Duncan Foley is an astute critic of Walrasian general equilibrium theory in economics. He knows the theory deeply, having made seminal contributions as early as 1970 to its extension to incorporate public goods and to the limits of using Walrasian equilibrium prices, in the presence of transaction costs, to reflect the present value of future commodities. In a recent paper in the Journal of Economic Behavior and Organization (What’s wrong with the fundamental existence and welfare theorems? volume 75, 2010, 115-131), he makes a strong attack on the reverence with which economists hold Walrasian theory.
I agree with Foley’s criticisms but they do not imply that we should abandon Walrasian equilibrium altogether. Let me discuss the criticisms and my reaction.
At the heart of the matter is the assumption that all trades happen at equilibrium prices. For this to happen, we have to imagine that every trader somehow anticipates which equilibrium will occur (it is not too hard to write down a model economy with many Walrasian equilibria) and treats all transactions that are predicated on different prices as tentative.
This is similar to the logic of Nash equilibrium; Foley does not bring in this connection, but I want to do so. Here’s how the story goes for Nash equilibrium. In a normal form game, each player is supposed to guess which of (the, again, potentially many, depending on the game) Nash equilibria will occur and then chooses a strategy that is a best response to the strategies the other players would play at this Nash equilibrium. Relaxing this rather extreme coordination assumption on the beliefs of players about the strategies of the other players is possible; it has been done in developing the theory of rationalizable strategies. The trade-off is that rationalizability has gained a more reasonable assumption on beliefs but has lost predictive acuity; it is easy to find games in which all strategies are rationalizable, so the theory makes no useful prediction.
Foley proposes an equilibrium concept he calls exchange equilibrium. This notion envisions people making mutually advantageous trades at disequilibrium prices; these prices then converge to a small set, in terms of size, but still a continuum set. Which exact equilibrium is reached in this set depends on the time path of transactions. Foley suggests that this is the correct equilibrium notion for a competitive marketplace, but it implies that preferences, endowments, and technology are not, taken together, enough information to pin down the equilibrium. Furthermore, in an exchange equilibrium agents with the same preferences need not be treated equally, unlike the situation in Walrasian equilibrium. Foley shows that, under general assumptions on an exchange economy, the set of exchange equilibria is non-empty and also that it has a stability property. His main conclusion is that Walrasian equilibrium has blinded economists from the aforementioned realization that the triumvirate of “preferences, endowments, technology” is just not enough to pin down an equilibrium. This is worth repeating, as economists, especially theorists, too often take the view that the triumvirate explains well enough what needs explaining in terms of economic exchange.

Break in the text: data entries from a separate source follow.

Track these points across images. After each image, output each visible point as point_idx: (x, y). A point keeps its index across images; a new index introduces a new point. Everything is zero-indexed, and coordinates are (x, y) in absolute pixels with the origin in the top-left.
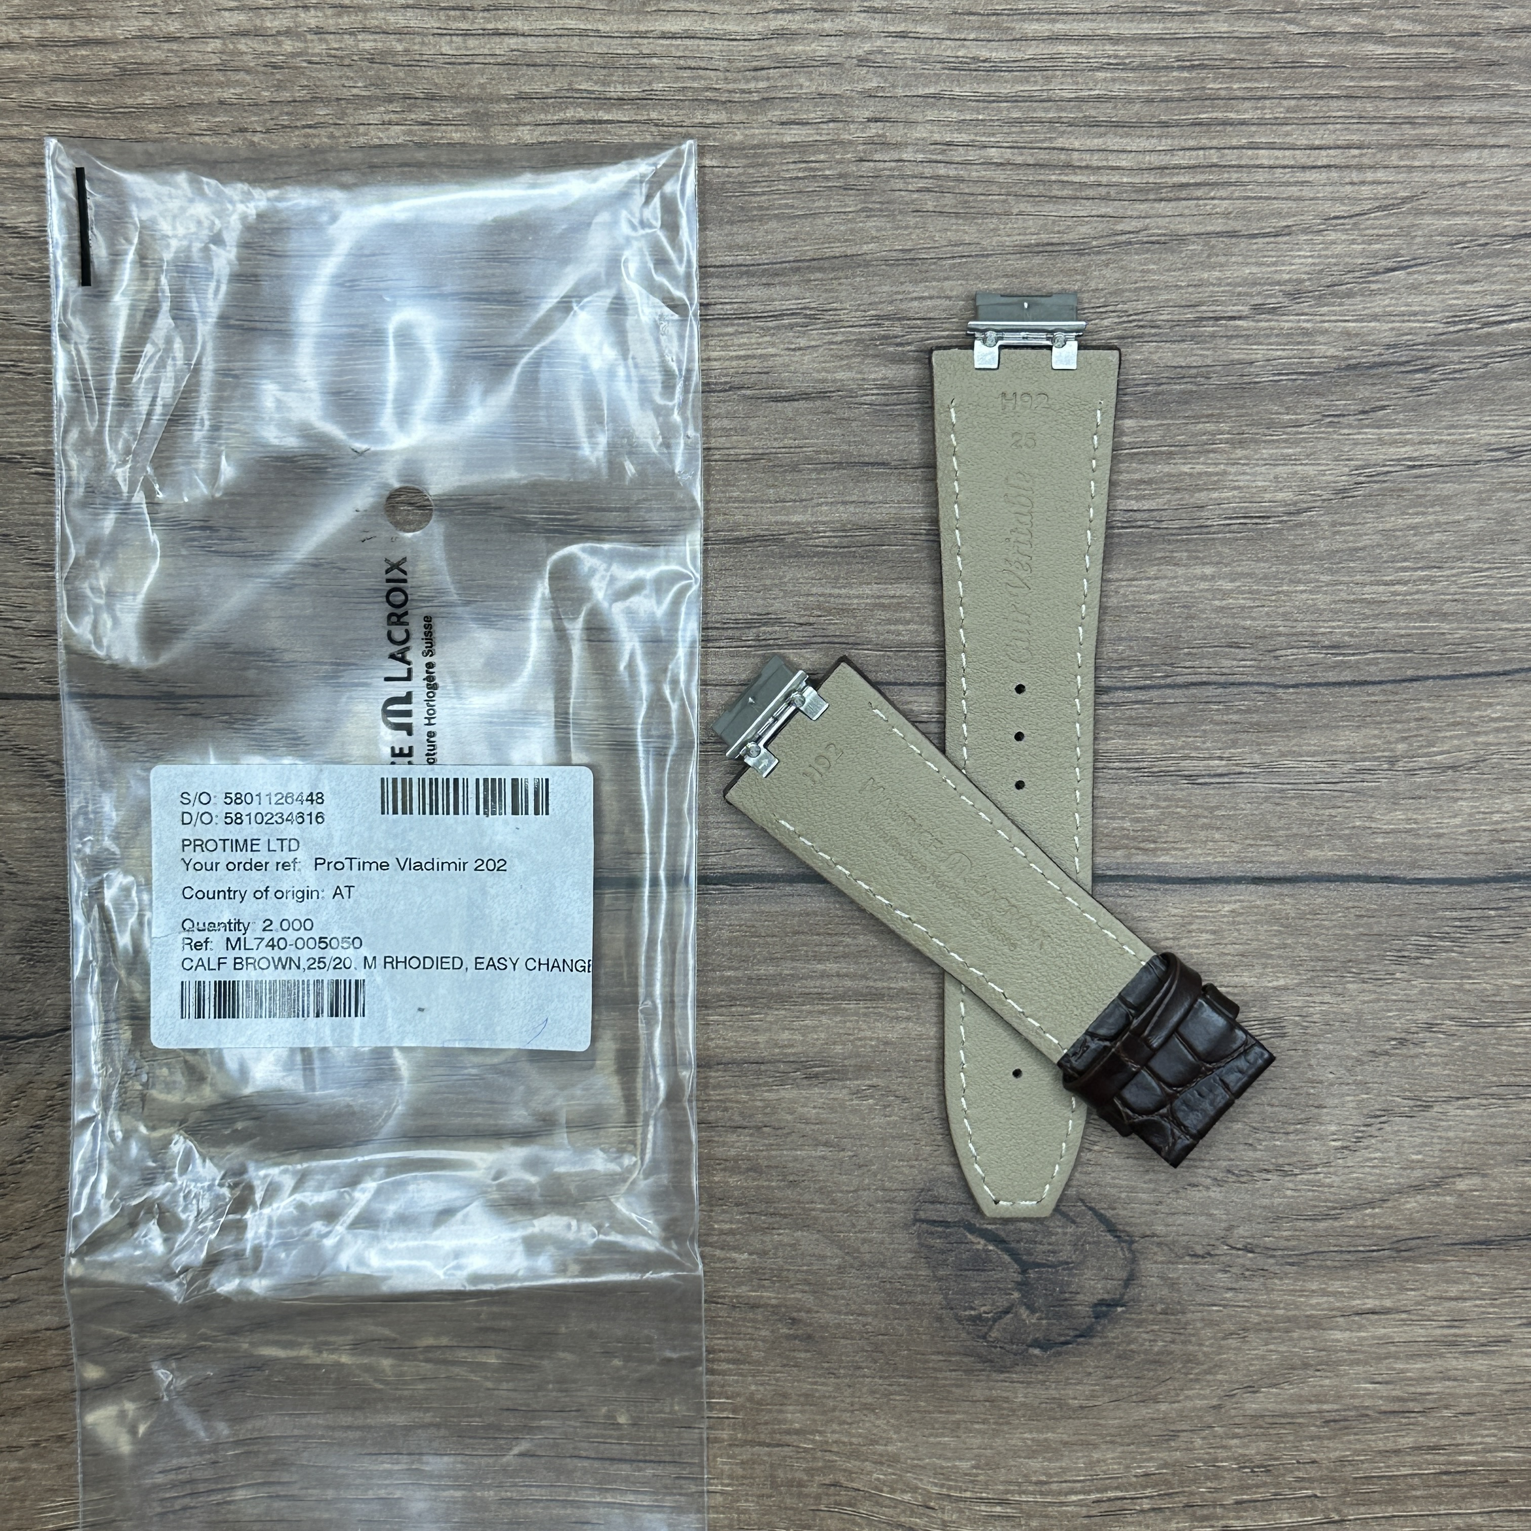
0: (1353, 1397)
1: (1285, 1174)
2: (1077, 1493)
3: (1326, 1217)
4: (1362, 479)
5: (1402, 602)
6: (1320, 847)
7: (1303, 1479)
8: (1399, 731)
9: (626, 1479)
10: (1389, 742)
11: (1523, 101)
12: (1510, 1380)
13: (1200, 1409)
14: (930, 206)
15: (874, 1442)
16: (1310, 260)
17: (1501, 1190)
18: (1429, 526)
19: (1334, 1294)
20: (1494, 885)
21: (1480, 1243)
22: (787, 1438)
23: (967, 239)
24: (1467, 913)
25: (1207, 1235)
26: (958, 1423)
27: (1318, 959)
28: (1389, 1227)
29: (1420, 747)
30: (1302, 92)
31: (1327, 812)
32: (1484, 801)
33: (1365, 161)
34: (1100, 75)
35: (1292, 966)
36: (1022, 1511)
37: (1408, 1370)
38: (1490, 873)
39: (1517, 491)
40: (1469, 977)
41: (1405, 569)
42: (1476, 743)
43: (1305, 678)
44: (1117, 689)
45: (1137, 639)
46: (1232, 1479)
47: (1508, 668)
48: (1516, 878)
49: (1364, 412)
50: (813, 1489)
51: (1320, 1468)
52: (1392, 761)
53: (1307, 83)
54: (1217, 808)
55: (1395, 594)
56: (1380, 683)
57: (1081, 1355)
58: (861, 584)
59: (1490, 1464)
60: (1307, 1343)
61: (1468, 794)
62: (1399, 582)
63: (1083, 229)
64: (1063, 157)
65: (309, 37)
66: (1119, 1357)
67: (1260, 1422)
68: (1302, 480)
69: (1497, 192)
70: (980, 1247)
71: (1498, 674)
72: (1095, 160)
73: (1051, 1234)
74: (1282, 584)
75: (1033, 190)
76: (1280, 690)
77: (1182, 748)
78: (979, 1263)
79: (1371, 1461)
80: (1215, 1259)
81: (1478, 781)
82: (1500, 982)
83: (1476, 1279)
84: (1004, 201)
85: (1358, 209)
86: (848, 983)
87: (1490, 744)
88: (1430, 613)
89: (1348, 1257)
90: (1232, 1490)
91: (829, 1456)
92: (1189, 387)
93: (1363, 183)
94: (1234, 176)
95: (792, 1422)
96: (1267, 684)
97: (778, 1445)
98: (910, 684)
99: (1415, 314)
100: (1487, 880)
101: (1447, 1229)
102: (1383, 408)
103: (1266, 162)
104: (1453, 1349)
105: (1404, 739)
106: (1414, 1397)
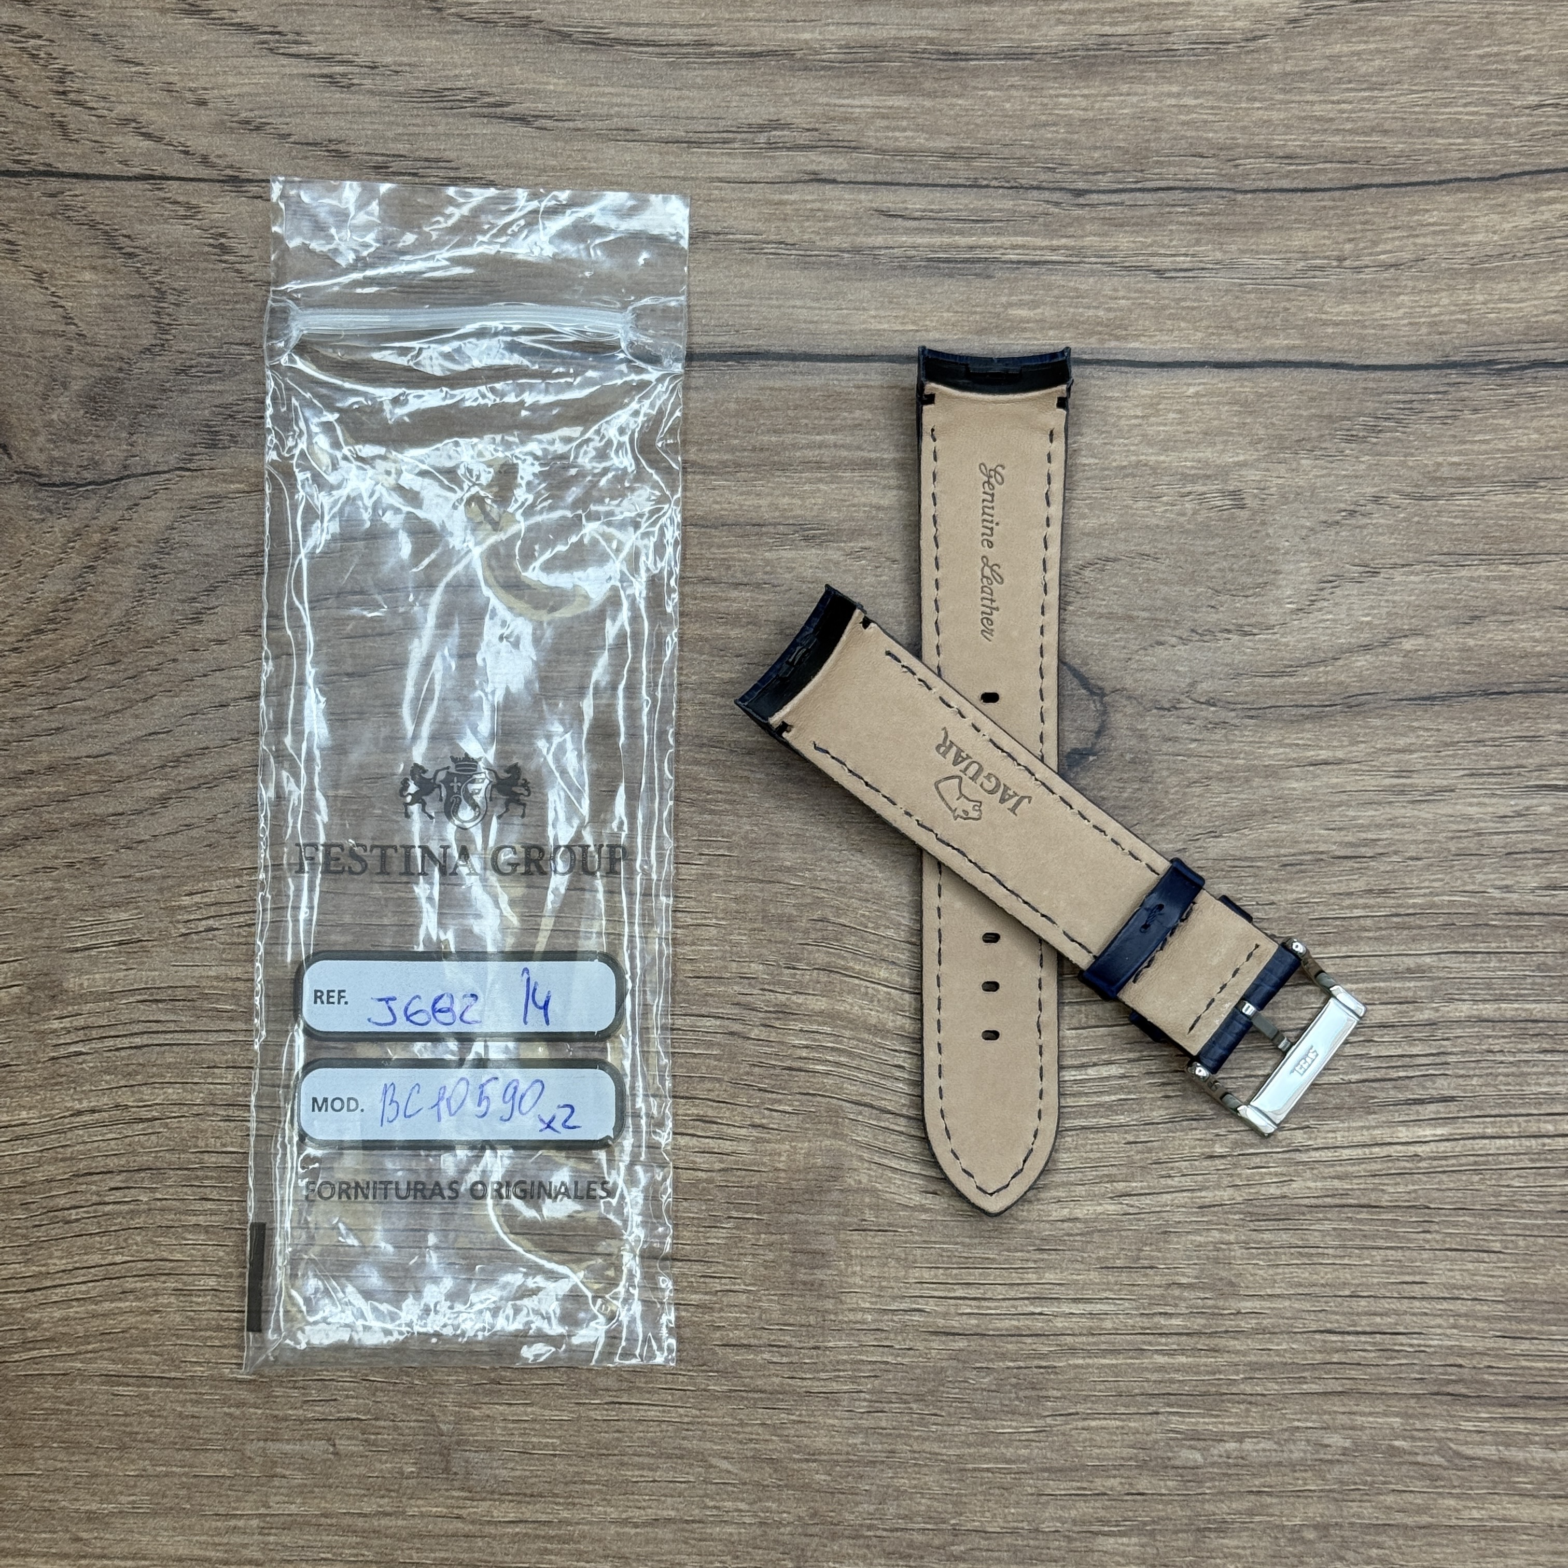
0: (1308, 842)
1: (1246, 634)
3: (1282, 674)
4: (1309, 11)
5: (1347, 119)
6: (1276, 336)
7: (1263, 919)
8: (1346, 233)
10: (1337, 243)
12: (1455, 827)
15: (860, 881)
17: (1444, 650)
18: (1371, 52)
19: (1290, 745)
20: (1433, 372)
21: (1425, 699)
22: (780, 876)
24: (1408, 397)
25: (1173, 691)
27: (1275, 437)
28: (1340, 684)
29: (1365, 248)
31: (1282, 305)
32: (1424, 295)
35: (1251, 443)
37: (1359, 817)
38: (1430, 360)
39: (1448, 24)
40: (1412, 455)
41: (1348, 90)
42: (1415, 245)
43: (1262, 184)
45: (1110, 148)
47: (1442, 178)
48: (1454, 365)
50: (803, 924)
51: (1279, 910)
52: (1341, 259)
54: (1184, 300)
55: (1342, 111)
56: (1329, 190)
58: (861, 95)
59: (1438, 907)
60: (1266, 791)
61: (1409, 290)
62: (1344, 102)
67: (1221, 866)
68: (1257, 10)
71: (1433, 183)
74: (1240, 102)
76: (1240, 197)
77: (1151, 245)
79: (1326, 904)
80: (1179, 712)
81: (1417, 279)
82: (1440, 459)
83: (1421, 732)
86: (844, 453)
87: (1426, 245)
88: (1373, 130)
89: (1303, 711)
91: (817, 893)
95: (784, 859)
96: (1228, 190)
97: (770, 882)
98: (905, 185)
100: (1426, 367)
104: (1401, 798)
105: (1350, 240)
106: (1366, 843)
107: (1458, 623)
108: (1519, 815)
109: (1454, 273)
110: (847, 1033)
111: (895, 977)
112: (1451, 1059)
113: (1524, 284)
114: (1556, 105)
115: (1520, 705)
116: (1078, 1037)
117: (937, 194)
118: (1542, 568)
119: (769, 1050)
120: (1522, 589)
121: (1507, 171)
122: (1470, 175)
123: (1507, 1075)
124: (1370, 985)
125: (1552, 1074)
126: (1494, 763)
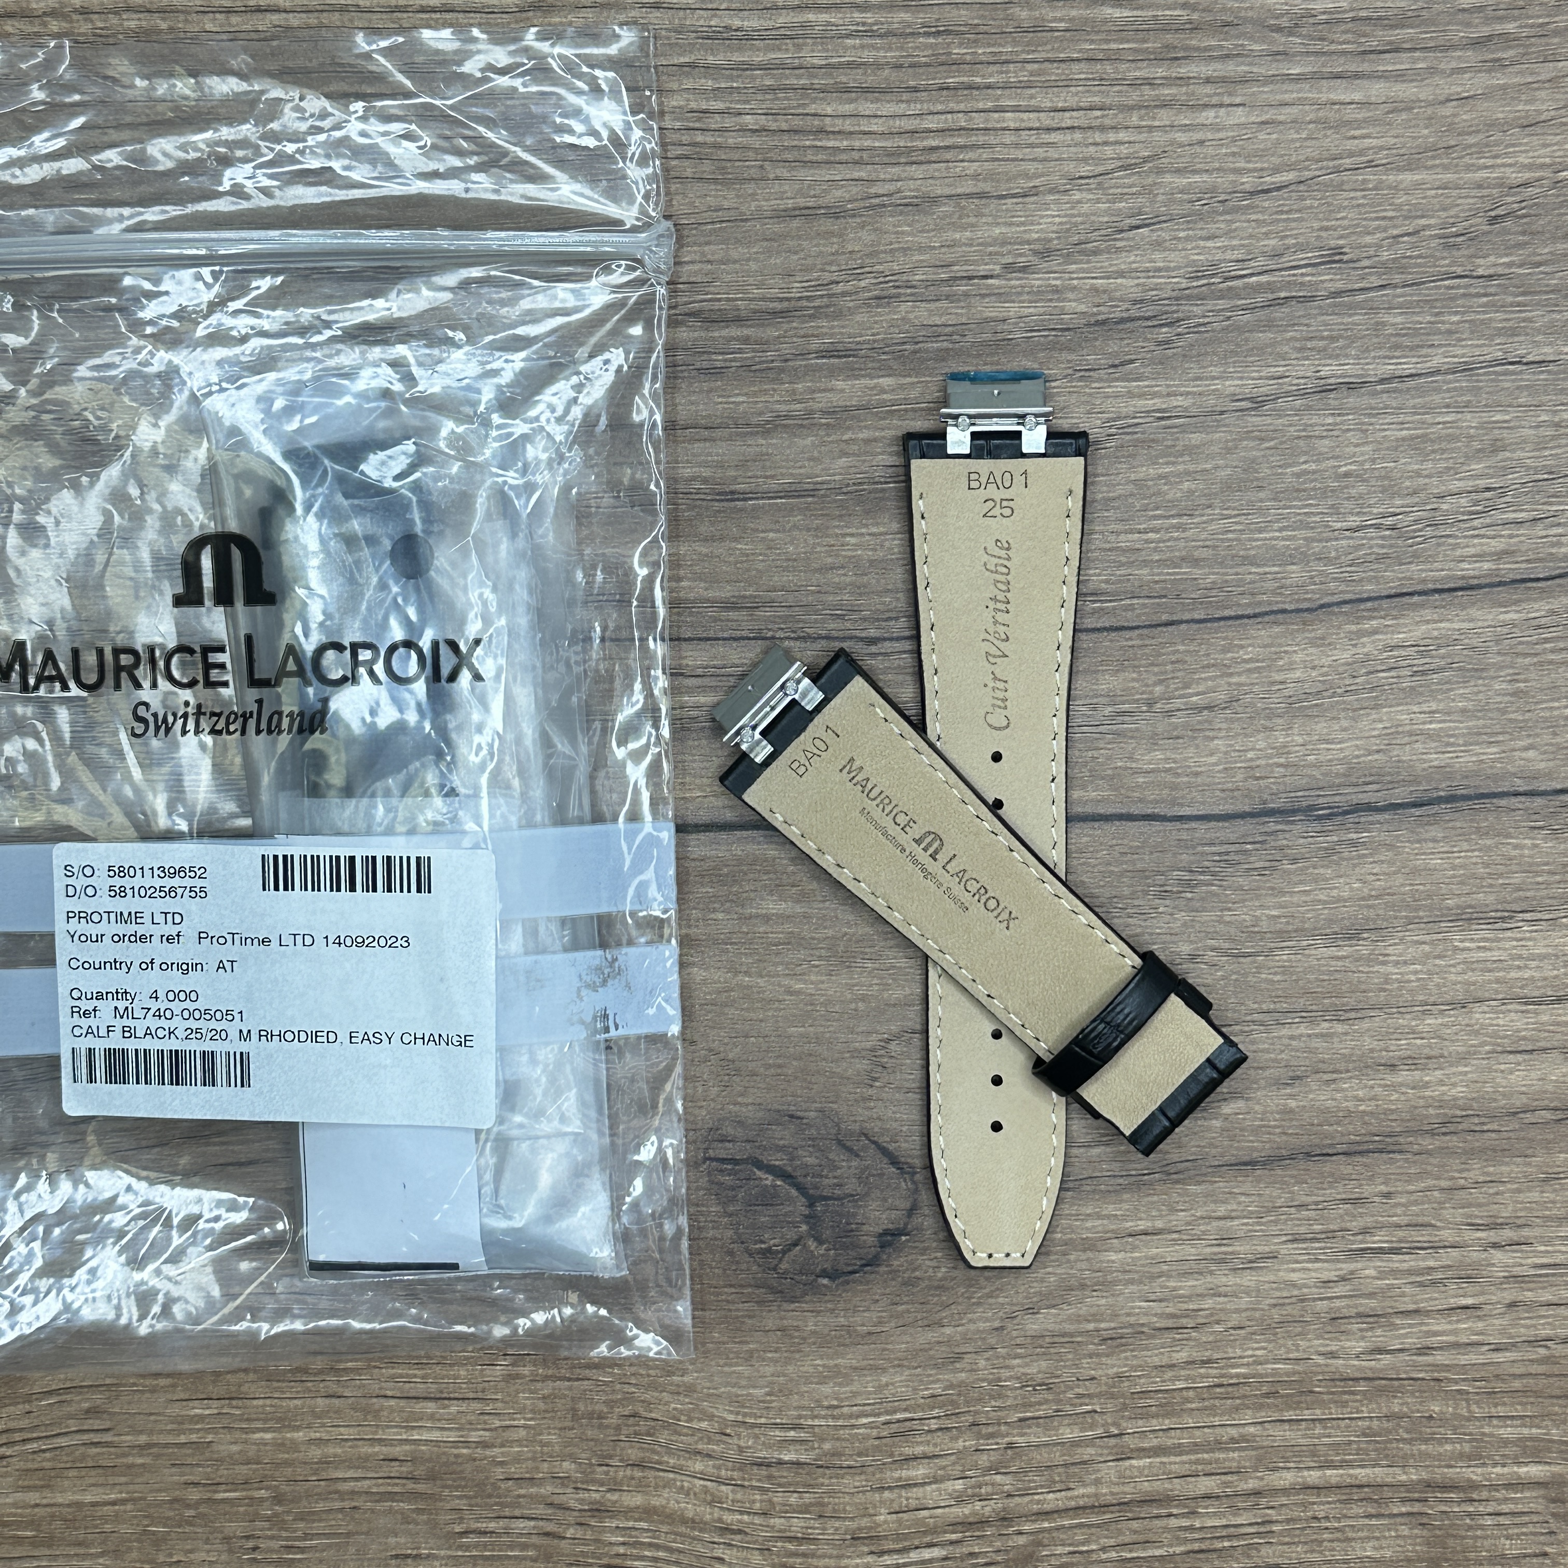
0: (1128, 1315)
2: (867, 1416)
3: (1098, 1144)
4: (1113, 431)
5: (1155, 550)
7: (1083, 1396)
8: (1156, 674)
9: (432, 1417)
10: (1147, 685)
11: (1257, 60)
12: (1278, 1294)
13: (982, 1332)
14: (689, 172)
15: (670, 1374)
16: (1057, 220)
17: (1264, 1113)
18: (1179, 475)
19: (1108, 1217)
20: (1250, 820)
21: (1245, 1164)
22: (587, 1373)
23: (726, 204)
24: (1225, 848)
26: (751, 1352)
29: (1177, 689)
30: (1044, 55)
31: (1090, 754)
32: (1239, 739)
33: (1107, 122)
34: (849, 42)
36: (814, 1434)
37: (1181, 1288)
38: (1247, 809)
39: (1262, 439)
40: (1229, 910)
41: (1156, 517)
42: (1229, 684)
44: (885, 639)
46: (1015, 1398)
47: (1258, 611)
48: (1272, 813)
49: (1115, 366)
50: (614, 1421)
51: (1099, 1385)
52: (1150, 703)
53: (1049, 47)
55: (1147, 541)
56: (1137, 627)
57: (868, 1283)
59: (1261, 1376)
60: (1084, 1265)
61: (1223, 734)
62: (1152, 530)
63: (839, 193)
64: (816, 123)
65: (75, 17)
66: (904, 1284)
67: (1040, 1342)
69: (1235, 149)
70: (768, 1182)
71: (1249, 617)
72: (848, 125)
73: (837, 1168)
75: (789, 157)
78: (768, 1198)
79: (1148, 1376)
81: (1232, 721)
82: (1258, 913)
83: (1243, 1198)
84: (762, 167)
85: (1100, 169)
87: (1243, 684)
88: (1183, 559)
89: (1121, 1181)
90: (1015, 1407)
91: (627, 1388)
92: (945, 344)
93: (1106, 143)
94: (981, 139)
97: (578, 1379)
99: (1159, 270)
100: (1242, 816)
101: (1214, 1151)
102: (1132, 361)
103: (1012, 125)
104: (1223, 1266)
105: (1161, 682)
106: (1187, 1314)
107: (1278, 1083)
108: (1343, 1279)
109: (1271, 714)
110: (665, 1528)
111: (711, 1470)
112: (1275, 1528)
113: (1345, 723)
114: (1377, 527)
115: (1344, 1167)
116: (900, 1522)
117: (720, 648)
118: (1366, 1024)
119: (585, 1549)
120: (1344, 1047)
121: (1327, 600)
122: (1287, 607)
123: (1332, 1541)
124: (1193, 1457)
125: (1378, 1539)
126: (1318, 1228)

I suspect that Walrasian equilibrium can still serve as an approximation of the exchange equilibrium set. To the extent it is easier to compute Walrasian equilibria, this is useful. But I find Foley’s critique compelling, and wish that theorists will examine the properties of exchange equilibrium more intensively, extend the concept to production economies, and think about was of incorporating uncertainty without ending up with an equilibrium notion that yields a huge set of predictions or relies hugely on the time path of transactions. My hunch is that the time path of transactions is not powerful enough to completely obliterate the equilibrating tendency in markets; in Foley’s exchange equilibrium it does no such thing, but I can imagine a very weak predictive performance in domains with production and uncertainty. Still, exchange equilibrium is worth taking very seriously, and we should be teaching this paper of Foley’s to our graduate students.
I would love to see Foley move on to the multiplicity of equilibria problem in game theory, but I will not hold my breath for it to happen.